Voilà une position admirable, pour faire compter sur la pérennité d’un système qui est « celui qui nous divise le moins » ; plus admirable encore pour obtenir ce régime merveilleux d’une « république sans républicains considéré comme le plus satisfaisant auquel on puisse prétendre et qui sourit à ce qu’une autre phrase non moins célèbre, non moins approuvée, non moins usuelle que les deux qui précèdent, appelle « le bon sens, cette qualité éminemment française ».

À quel degré d’abaissement moral et intellectuel faut-il qu’un pauvre peuple soit descendu pour se laisser traiter de peuple sensé quand il se voit lui-même, tous les dix ans, une fois, en moyenne, s’arrachant les cheveux et se prodiguant toutes les invectives pour avoir jamais pu se donner et se donner avec acclamations le gouvernement qu’il vient de renverser ! Or, ce gouvernement, tant chéri naguère, le déshonore maintenant, l’avilit et le corrompt, il le crie et le jure aux quatre vents du ciel ! Et, cependant, il a commencé par croire et Dieu sait avec quelle intolérance pour les dissidents ! que la Terreur lui donnait la liberté, le Directoire le repos, l’Empire la solidité, la Restauration la paix, la dynastie de Juillet l’ordre, le second Empire la tranquillité, quant au régime actuel, il faut être juste, il ne lui demande encore qu’une heureuse fin. Mais, à l’en croire, la Terreur a tourne à l’esclavage, le Directoire au vol, l’Empire à la servitude, la Restauration à l’hébètement, par voie de sacristie, la dynastie de Juillet à l’avilissement des esprits par l’amour du lucre, le second Empire à la plus horrible corruption par l’abus de toutes les jouissances et le régime actuel tourne à ne pas savoir tourner, à ne trouver ni même à croire qu’il existe une issue par laquelle il puisse s’en aller sans trop de bruit et heureusement. Et voilà un peuple à qui l’on dit et répète que le bon sens est sa qualité distinctive ! Et depuis soixante ans, il s’est procuré, par ses mauvais déportements, tant de révolutions et trois invasions étrangères et il n’est pas au bout et on le voit rire et répéter avec complaisance : mon bon sens !

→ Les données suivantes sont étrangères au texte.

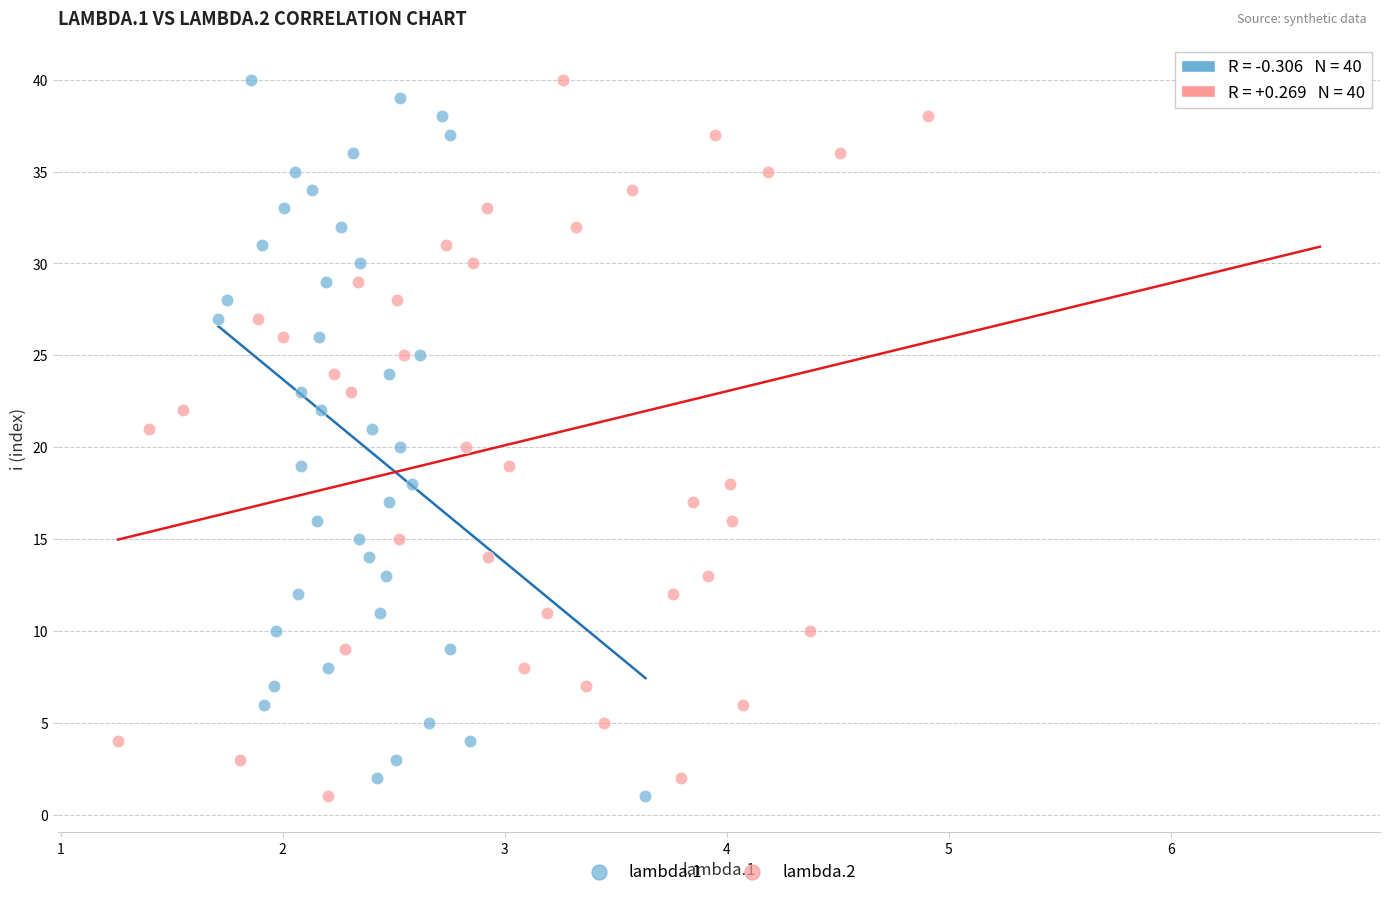

What are all the series names shown in the legend?

lambda.1, lambda.2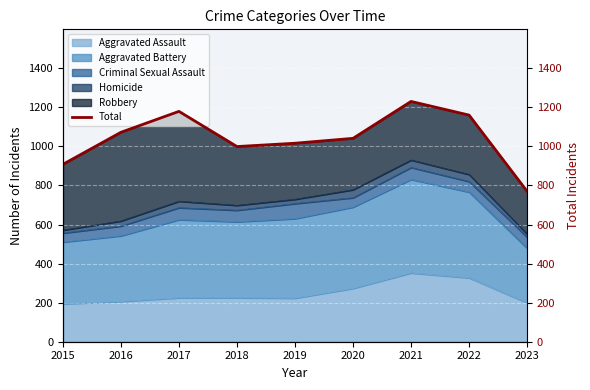

Where does the data first go above 1041?

2016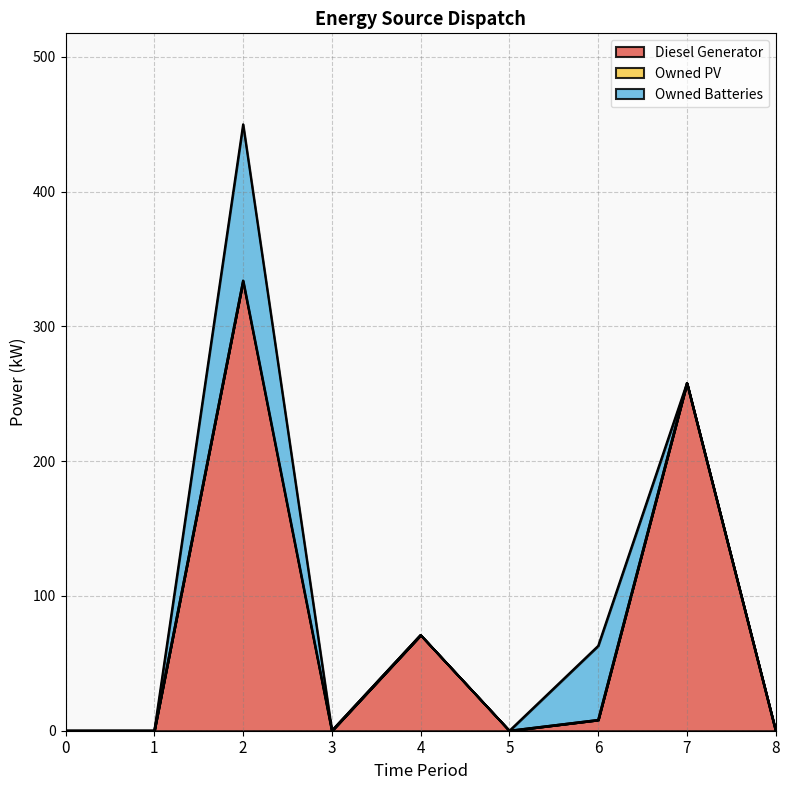

Rank the series at 8 from lowest to highest value.

Diesel Generator, Owned PV, Owned Batteries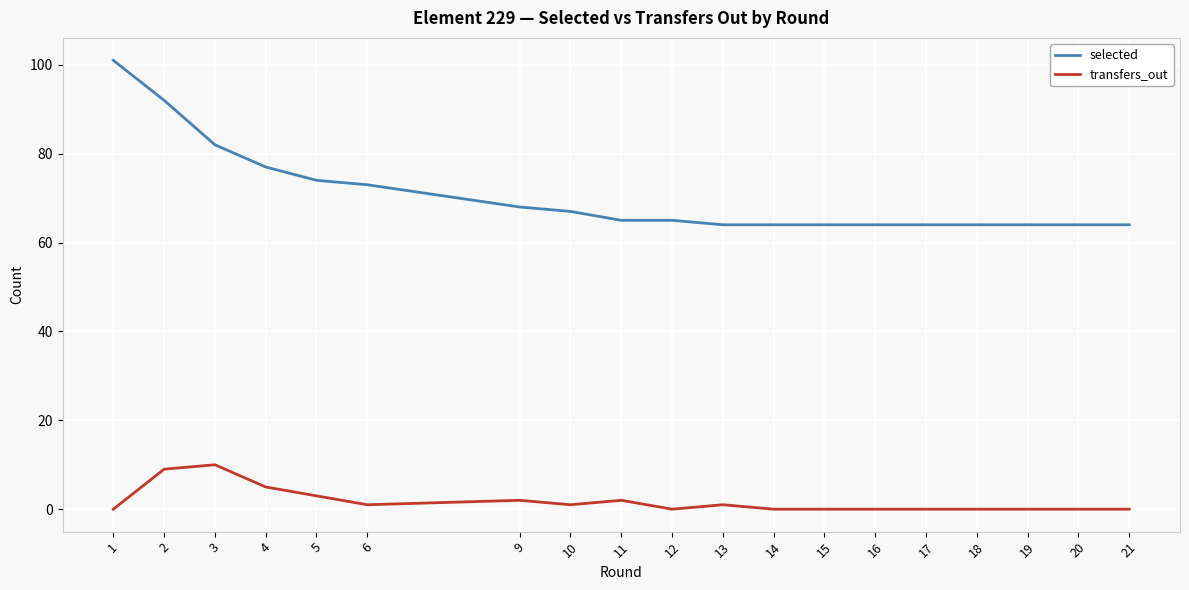

At which category does transfers_out reach its first local valley?

6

L’esprit reste confondu à considérer qu’il peut être au pouvoir d’une collection humaine de se laisser tromper, aveugler, bafouer, piper, truffer, jouer, abuser et vilipender de telle sorte ? qu’elle ne voit plus qu’on ne fait jamais et ne saurait faire un plat quelconque sans l’élément nécessaire ; qu’une république ne saurait se produire au soleil, sans être combinée, composée, pétrie, cuite avec des ingrédients et par-dessus tout, un esprit républicain. Tout ce qu’on peut mettre au monde, quand on sort des conditions normales, judicieuses, oui, des conditions sensées de l’existence politique ce n’est certainement pas la monarchie, mais ce n’est certainement pas non plus la République, ce n’est pas même encore le pressurement militaire, fait lamentable, mais du moins logique, dans ses fréquentes et turbulentes métamorphoses ; ce qu’on peut mettre au monde, c’est uniquement la conclusion inévitable de la sénilité et du désordre, quelque chose de faux et de bâtard, sous lequel on se met à l’abri pour quelques heures, non pas monument, non pas maison, non pas même chaumière, c’est un appentis, le régime de la Convention, le Gouvernement Provisoire, celui de la défense nationale, le Septennat, toujours la même chose, avec l’infériorité des esprits et des temps, la Lieutenance générale du Royaume, État et Couronne de France, et c’est si peu de chose qu’il faut enfin s’en sauver, quand la pluie devient trop grosse, pour aller tomber Dieu sait où ; mais assurément jamais, l’histoire ne le veut pas, dans quelque chose de sage et de durable comme serait la monarchie ou la République. On est bien trop ahuri pour savoir se diriger soi-même et faire une si bonne fin.